##### DATASET EXCERPTS #####
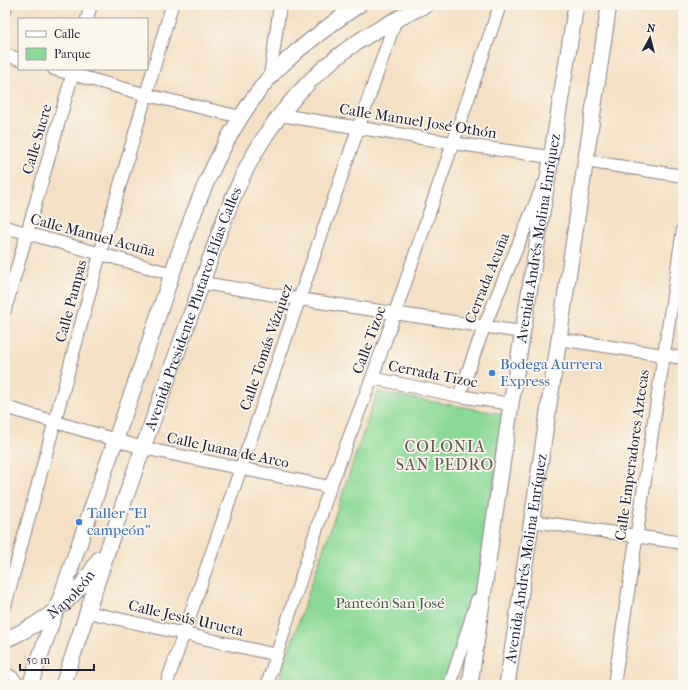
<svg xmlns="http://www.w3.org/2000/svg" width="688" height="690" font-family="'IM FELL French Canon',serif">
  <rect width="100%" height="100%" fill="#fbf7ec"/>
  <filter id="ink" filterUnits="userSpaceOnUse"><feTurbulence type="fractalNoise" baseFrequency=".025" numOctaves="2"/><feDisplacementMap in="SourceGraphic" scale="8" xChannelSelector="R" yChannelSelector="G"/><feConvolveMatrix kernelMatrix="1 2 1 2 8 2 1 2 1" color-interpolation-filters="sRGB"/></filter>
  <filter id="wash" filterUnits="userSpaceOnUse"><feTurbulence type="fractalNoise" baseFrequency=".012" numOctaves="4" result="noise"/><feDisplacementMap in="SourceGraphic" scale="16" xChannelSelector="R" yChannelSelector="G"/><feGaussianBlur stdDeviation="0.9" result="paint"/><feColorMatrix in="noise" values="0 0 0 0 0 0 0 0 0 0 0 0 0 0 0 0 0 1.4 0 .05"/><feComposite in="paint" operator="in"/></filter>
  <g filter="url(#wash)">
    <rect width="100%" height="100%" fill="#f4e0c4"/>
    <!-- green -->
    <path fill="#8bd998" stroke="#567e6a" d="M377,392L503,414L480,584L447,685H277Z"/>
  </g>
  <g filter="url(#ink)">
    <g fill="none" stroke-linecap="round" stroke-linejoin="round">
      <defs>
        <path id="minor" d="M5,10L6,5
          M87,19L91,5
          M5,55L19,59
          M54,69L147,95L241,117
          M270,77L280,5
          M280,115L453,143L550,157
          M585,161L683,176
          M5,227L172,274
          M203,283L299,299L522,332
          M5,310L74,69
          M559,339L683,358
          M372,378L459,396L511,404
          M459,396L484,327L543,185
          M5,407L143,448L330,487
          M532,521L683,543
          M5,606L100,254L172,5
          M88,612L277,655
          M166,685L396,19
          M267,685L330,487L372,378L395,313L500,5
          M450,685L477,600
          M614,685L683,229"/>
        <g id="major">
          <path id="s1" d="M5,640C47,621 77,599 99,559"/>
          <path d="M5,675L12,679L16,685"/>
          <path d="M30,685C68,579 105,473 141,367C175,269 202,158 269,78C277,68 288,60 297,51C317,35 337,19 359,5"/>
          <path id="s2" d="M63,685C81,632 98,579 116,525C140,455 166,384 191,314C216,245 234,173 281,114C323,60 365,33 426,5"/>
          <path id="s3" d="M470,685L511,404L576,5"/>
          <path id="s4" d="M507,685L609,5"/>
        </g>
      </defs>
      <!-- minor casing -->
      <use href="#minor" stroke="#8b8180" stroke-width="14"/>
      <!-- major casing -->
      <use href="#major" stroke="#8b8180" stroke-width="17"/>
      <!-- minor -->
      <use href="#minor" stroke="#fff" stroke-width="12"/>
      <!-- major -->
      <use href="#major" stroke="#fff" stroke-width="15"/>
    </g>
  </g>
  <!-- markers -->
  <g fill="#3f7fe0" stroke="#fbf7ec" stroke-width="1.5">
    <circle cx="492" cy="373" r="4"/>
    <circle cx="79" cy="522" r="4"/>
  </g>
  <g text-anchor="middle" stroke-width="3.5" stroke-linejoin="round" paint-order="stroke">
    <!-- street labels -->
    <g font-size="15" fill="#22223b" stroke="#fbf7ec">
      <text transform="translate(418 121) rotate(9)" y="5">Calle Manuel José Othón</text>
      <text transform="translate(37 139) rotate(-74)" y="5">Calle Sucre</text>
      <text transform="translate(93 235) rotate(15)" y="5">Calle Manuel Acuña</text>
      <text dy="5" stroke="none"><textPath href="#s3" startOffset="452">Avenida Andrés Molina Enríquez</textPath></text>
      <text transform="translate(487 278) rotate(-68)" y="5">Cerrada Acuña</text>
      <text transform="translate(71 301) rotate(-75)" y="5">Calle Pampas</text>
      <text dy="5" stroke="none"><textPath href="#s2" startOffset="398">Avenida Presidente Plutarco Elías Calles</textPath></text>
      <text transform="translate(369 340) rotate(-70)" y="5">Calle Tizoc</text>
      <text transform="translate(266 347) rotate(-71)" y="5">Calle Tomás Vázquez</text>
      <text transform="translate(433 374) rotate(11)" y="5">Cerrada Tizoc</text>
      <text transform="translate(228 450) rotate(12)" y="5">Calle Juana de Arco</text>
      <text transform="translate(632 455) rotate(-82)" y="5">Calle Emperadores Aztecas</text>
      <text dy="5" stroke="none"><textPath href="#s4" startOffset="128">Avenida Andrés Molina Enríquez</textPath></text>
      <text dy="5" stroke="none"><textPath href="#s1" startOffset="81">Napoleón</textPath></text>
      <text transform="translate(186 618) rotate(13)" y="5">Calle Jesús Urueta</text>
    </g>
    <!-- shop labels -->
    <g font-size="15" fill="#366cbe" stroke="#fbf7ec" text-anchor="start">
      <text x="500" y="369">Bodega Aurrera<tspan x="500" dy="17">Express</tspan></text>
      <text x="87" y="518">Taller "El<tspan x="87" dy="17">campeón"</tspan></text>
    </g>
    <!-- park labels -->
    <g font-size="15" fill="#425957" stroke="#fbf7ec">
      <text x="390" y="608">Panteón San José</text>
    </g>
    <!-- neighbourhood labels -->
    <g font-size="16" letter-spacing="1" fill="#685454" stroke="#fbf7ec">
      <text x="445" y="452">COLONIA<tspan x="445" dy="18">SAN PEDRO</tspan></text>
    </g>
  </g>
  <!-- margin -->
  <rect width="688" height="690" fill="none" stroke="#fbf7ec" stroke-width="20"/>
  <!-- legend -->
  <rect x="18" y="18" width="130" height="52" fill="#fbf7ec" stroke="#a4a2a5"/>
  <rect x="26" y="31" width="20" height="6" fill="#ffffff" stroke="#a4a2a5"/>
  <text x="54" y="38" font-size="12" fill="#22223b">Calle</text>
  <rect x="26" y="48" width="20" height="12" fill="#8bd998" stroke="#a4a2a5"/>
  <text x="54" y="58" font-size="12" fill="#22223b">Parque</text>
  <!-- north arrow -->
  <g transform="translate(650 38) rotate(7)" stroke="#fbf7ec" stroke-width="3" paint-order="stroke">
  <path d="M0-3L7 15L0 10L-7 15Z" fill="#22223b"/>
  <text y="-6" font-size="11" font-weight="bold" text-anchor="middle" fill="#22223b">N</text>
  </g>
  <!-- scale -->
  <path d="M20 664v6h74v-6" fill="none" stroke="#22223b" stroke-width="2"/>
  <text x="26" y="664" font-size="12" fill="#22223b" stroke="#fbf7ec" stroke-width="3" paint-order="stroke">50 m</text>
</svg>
#####
▶ _DIRECTIONS FOR THIS TASK_
Some lines above contain the word "middle". Copy each of them.

▶ _SOLUTION FOR THIS PROBLEM_
  <g text-anchor="middle" stroke-width="3.5" stroke-linejoin="round" paint-order="stroke">
  <text y="-6" font-size="11" font-weight="bold" text-anchor="middle" fill="#22223b">N</text>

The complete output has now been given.